In the same spirit, Harvey emphasizes that he didn’t come to Washington to seek out government assistance for the festival’s fledgling 501(c)3. “We’re not asking for aid, and we’re not asking for tax breaks,” he says. Instead, Harvey and his colleagues have come to explain their organization’s expanded mission as a nonprofit organization, emphasizing that the group has always received a respectful audience in the Beltway.

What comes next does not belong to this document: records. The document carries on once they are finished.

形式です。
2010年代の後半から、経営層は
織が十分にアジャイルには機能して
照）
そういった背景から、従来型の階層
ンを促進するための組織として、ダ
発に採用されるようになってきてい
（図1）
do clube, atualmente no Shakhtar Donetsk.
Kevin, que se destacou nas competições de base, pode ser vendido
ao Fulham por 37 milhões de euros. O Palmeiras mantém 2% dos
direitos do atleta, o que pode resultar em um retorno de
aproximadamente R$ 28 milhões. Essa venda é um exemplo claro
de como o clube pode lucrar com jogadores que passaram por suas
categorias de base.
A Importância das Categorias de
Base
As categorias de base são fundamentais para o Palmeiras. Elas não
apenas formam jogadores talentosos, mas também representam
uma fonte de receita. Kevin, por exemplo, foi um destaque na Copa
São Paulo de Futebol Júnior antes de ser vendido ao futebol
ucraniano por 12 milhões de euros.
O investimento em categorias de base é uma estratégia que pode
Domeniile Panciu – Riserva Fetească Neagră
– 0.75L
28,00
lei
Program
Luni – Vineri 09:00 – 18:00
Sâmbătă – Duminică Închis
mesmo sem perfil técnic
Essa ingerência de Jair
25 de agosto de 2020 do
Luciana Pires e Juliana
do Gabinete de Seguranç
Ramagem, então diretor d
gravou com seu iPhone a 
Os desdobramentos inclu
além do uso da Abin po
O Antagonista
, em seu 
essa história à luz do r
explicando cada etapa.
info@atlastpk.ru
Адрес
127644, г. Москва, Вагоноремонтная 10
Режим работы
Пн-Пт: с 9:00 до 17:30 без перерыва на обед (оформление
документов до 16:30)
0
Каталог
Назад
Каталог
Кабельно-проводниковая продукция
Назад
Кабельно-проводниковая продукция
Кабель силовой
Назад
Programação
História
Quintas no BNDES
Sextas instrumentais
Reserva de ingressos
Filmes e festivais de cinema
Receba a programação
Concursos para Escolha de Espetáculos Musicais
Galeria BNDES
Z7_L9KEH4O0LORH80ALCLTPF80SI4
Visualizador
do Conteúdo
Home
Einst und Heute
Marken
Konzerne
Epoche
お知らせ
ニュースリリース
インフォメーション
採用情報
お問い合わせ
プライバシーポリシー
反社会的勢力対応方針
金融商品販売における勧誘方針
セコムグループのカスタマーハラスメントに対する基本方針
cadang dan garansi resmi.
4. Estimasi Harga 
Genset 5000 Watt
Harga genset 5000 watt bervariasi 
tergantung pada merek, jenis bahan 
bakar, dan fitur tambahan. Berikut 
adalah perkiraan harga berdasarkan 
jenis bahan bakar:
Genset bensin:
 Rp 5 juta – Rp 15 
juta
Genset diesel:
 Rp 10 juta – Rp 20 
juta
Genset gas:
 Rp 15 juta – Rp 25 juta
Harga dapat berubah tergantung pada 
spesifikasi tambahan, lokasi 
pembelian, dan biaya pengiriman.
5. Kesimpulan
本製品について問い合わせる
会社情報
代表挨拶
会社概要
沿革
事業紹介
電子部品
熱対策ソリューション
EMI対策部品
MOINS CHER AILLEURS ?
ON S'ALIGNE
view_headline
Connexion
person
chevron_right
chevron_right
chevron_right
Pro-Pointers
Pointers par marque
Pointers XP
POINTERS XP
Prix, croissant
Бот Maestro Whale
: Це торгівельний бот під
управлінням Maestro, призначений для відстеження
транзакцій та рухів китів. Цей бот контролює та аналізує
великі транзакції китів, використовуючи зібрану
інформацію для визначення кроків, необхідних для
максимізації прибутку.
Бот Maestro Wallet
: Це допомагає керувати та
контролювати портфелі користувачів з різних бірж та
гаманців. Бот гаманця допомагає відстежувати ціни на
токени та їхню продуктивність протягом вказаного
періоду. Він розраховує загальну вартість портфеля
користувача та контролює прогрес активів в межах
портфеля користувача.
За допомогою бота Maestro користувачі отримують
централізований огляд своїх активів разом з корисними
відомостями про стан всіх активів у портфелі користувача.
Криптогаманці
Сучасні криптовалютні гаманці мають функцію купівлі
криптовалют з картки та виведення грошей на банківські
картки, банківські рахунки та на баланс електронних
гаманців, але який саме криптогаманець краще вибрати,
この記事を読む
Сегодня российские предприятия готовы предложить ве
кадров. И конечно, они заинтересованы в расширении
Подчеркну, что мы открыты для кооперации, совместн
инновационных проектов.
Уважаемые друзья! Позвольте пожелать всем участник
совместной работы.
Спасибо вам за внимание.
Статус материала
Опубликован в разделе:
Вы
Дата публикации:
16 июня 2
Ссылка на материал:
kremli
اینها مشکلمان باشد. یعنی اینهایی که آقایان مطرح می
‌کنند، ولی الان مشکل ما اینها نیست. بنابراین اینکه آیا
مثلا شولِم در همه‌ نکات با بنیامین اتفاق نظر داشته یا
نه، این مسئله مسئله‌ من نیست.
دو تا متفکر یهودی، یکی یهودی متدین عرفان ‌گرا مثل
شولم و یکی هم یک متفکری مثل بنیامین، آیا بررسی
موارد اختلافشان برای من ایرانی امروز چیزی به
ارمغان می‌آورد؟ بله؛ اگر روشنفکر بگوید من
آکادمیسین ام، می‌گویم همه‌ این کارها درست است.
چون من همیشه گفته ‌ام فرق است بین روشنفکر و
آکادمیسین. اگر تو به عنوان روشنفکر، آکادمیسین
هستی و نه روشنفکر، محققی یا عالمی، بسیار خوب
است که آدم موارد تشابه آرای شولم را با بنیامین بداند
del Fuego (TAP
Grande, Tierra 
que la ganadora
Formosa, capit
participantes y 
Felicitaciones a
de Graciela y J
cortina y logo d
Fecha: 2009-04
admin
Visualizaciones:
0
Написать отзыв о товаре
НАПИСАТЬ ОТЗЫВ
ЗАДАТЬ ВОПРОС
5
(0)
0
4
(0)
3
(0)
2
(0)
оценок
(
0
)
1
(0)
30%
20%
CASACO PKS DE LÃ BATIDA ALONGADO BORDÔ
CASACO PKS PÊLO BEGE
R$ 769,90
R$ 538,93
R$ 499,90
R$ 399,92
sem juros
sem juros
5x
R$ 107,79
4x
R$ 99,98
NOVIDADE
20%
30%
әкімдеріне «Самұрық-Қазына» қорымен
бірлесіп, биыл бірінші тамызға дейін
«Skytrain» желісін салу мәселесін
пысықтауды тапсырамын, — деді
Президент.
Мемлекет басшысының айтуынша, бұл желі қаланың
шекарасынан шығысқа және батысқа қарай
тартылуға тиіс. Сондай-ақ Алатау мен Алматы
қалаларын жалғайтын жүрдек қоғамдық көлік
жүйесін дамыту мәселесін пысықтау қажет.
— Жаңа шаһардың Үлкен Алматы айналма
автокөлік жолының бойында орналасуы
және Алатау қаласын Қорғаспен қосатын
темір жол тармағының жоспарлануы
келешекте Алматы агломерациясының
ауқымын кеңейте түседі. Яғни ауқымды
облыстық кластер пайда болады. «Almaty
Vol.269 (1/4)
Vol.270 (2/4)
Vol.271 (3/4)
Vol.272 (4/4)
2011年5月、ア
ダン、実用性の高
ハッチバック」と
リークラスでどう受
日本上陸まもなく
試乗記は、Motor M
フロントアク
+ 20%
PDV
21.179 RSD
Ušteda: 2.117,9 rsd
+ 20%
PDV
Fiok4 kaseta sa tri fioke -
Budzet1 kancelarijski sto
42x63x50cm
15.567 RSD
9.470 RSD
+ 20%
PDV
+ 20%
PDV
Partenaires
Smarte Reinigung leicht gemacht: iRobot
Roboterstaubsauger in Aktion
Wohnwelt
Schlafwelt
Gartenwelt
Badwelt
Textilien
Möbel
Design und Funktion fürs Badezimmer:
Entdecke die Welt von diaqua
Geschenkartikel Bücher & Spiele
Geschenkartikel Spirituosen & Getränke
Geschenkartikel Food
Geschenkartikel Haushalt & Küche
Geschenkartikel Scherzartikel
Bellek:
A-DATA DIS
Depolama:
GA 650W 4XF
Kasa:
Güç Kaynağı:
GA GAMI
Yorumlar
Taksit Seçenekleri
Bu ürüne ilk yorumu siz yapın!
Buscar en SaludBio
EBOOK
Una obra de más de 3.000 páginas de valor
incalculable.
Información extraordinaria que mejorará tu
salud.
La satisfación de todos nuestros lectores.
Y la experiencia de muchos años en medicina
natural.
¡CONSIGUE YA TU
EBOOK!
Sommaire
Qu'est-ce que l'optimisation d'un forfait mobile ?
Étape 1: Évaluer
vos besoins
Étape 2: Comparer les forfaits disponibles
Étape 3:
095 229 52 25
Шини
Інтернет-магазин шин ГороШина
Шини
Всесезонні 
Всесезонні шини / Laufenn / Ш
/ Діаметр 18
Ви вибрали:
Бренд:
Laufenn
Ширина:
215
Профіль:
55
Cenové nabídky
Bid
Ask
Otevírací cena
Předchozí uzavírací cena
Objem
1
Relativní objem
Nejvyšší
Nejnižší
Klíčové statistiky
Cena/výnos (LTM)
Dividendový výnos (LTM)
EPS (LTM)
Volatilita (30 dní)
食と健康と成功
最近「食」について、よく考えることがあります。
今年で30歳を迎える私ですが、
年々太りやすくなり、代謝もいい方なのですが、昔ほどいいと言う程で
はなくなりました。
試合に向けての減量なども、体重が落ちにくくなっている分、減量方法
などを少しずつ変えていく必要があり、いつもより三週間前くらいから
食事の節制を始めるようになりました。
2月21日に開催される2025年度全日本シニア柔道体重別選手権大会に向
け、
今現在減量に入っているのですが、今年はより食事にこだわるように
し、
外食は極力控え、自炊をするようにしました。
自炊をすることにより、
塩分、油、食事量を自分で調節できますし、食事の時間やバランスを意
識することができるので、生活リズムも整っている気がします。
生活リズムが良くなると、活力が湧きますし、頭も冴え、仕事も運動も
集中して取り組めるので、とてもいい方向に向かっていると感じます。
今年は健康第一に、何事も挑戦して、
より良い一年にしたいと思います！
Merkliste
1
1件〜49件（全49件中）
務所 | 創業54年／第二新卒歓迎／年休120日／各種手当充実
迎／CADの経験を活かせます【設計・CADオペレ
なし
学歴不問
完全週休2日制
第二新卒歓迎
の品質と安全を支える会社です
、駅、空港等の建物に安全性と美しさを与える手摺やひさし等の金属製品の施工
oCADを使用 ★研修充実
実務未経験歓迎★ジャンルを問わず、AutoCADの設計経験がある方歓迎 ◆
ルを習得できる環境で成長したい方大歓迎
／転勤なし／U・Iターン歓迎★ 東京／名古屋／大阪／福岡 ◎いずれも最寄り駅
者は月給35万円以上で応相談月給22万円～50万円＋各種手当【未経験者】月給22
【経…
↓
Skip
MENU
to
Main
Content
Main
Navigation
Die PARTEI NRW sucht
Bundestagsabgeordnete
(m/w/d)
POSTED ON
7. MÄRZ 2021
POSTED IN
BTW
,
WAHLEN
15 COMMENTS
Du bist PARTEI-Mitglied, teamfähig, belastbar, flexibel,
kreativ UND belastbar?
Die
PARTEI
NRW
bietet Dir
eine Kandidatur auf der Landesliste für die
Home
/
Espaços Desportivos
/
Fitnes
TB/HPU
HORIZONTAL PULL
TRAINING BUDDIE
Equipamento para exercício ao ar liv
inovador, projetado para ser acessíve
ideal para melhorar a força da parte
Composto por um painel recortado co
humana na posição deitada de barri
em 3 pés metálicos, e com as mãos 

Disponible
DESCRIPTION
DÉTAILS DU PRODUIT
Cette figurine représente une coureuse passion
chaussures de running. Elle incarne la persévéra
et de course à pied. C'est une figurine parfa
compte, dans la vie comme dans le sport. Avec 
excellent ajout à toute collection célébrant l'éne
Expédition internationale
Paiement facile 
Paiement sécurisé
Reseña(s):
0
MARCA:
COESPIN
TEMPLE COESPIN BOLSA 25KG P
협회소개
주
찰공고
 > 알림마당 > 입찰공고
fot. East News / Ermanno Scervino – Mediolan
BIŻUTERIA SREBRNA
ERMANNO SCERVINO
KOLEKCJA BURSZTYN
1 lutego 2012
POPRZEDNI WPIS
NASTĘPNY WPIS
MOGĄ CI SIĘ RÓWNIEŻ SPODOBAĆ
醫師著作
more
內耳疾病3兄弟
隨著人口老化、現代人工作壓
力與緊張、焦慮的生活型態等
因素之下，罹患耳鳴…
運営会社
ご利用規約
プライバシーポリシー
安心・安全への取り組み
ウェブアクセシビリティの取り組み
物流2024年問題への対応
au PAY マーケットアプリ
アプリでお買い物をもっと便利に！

Part of Burning Man’s fruitful longevity is due to its founders’ willingness to wrangle with the headaches of bureaucracy and organizational hierarchy. “A lot of people think it just ‘happens,’ and we just supply the porta-potties. ... The irony is, we went to the desert to do something that was quite unworldly, and in order to survive and persist and realize our potential out there, we’ve had to get very worldly — it’s been a crash course,” Harvey explains.
“People say, what does Burning Man have to do with politics? In our history, it has everything to do politics. First, we had to create a civil society — that’s politics. Then we had to survive in the world, because we’re on federal land — that’s politics,” he adds. “In complying with the rules and engaging in politics, we learned a lot about how the world works.”
Harvey even offers a political analogy for the countercultural festival’s success — not in terms of content, but organization. “If we can create a world that’s defined by brilliance at the top and soulful association at the bottom, you command everything in between. After all, isn’t that what Republicans did? Think tanks and grass-roots base — I’d say that’s a successful story that’s worth emulating as an example,” he says. (Harvey, who doesn’t align himself with either party, offers a similar analogy on the Democratic side to FDR and the popular support for the New Deal.)
To mark this week’s visit to the Beltway, Harvey and his Burning Man colleagues threw a party at Tortilla Coast on Capitol Hill, inviting many congressional staffers to attend on Monday. The turnout was great, Harvey says. “And we got equal numbers of Republicans and Democrats.”